→ **SEZIONE DEL DOCUMENTO**:
In questi anni ho fatto molto lavoro sul campo, mangio sempre nei ristoranti e ciò che faccio da sempre è osservare, ascoltare e confrontarmi, con i ristoratori e con i clienti. Questi ultimi li vedevo apprezzare il clima raffinato e conviviale e mangiando italiano parlavano dell’Italia, come un viaggio sensoriale. Le conversazioni giravano sempre intorno all’Italia ed i suoi fantastici territori. Così ho capito che questa poteva essere un’alta strada da intraprendere e scoprire, quella del connubio tra cibo e territorio. E dal giorno in cui ho iniziato a pensare a questo obiettivo, ho iniziato ad adattare le mie linee di prodotti al territorio. Prima il connubio era Italia e qualità, poi si è evoluto in cibo e territorio e questo solo l’Italia può farlo, per la sua varietà territoriale ed enogastronomica. Così ho allargato anche la gamma, dopo aver lavorato sulla qualità, ho costruito regione per regione un pacchetto di prodotti offrendo un’esperienza. Uso il territorio italiano per offrire una conoscenza vera e totale dell’Italia e per far ciò bisogna offrire la qualità. E questo ha fatto la differenza, annullando la concorrenza, imponendoci sul mercato.

→ **COMPITI PROPOSTI**:
(a) Indichi se le seguenti affermazioni concordano con la sezione del documento, rispondendo sì o no e citando le parole decisive del testo: (i) chi scrive mangia sempre nei ristoranti; (ii) il connubio iniziale era quello tra cibo e territorio; (iii) il pacchetto di prodotti è stato costruito regione per regione.
(b) Riscriva sotto forma di elenco il paragrafo della sezione del documento che inizia con «In questi anni ho fatto molto lavoro sul campo», conservandone i fatti principali.

→ **DATI FORNITI**:
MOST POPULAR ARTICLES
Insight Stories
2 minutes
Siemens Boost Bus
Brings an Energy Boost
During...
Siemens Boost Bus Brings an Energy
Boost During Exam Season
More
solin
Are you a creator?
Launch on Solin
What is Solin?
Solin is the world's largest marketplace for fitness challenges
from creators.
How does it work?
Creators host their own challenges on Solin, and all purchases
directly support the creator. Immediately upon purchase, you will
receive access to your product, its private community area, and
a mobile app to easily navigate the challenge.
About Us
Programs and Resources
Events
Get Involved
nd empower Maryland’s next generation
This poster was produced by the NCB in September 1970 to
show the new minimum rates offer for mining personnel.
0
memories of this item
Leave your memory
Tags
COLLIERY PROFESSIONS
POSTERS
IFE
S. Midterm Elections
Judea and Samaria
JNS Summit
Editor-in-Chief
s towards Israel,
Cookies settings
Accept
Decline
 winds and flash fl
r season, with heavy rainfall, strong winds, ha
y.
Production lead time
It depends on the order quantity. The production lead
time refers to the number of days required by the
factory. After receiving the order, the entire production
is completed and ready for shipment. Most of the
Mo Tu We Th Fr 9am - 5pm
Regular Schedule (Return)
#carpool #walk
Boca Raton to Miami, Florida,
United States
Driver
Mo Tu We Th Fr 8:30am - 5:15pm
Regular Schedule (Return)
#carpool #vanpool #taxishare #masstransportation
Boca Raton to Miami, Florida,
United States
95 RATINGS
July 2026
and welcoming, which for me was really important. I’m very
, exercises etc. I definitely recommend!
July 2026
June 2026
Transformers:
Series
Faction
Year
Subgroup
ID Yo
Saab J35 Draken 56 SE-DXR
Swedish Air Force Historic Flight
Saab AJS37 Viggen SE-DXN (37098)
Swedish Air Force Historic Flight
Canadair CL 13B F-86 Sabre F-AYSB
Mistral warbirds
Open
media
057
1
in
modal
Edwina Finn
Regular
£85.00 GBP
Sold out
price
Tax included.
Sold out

→ **SOLUZIONI**:
(a)
(i) Sì: «mangio sempre nei ristoranti».
(ii) No: «Prima il connubio era Italia e qualità, poi si è evoluto in cibo e territorio».
(iii) Sì: «ho costruito regione per regione un pacchetto di prodotti».

(b)
- Chi scrive lavora molto sul campo: mangia sempre nei ristoranti, osserva, ascolta e si confronta con ristoratori e clienti.
- I clienti apprezzavano il clima raffinato e conviviale e, mangiando italiano, parlavano dell'Italia e dei suoi territori.
- Da qui è nata l'idea di puntare sul connubio tra cibo e territorio, adattando le linee di prodotti al territorio.
- Il connubio è passato da «Italia e qualità» a «cibo e territorio». Solo l'Italia può offrirlo, grazie alla sua varietà territoriale ed enogastronomica.
- Dopo il lavoro sulla qualità, la gamma è stata ampliata con un pacchetto di prodotti per ogni regione, per offrire un'esperienza.
- Il territorio italiano serve a offrire una conoscenza vera e totale dell'Italia, che richiede qualità.
- Questa scelta ha fatto la differenza: ha annullato la concorrenza e ha permesso di imporsi sul mercato.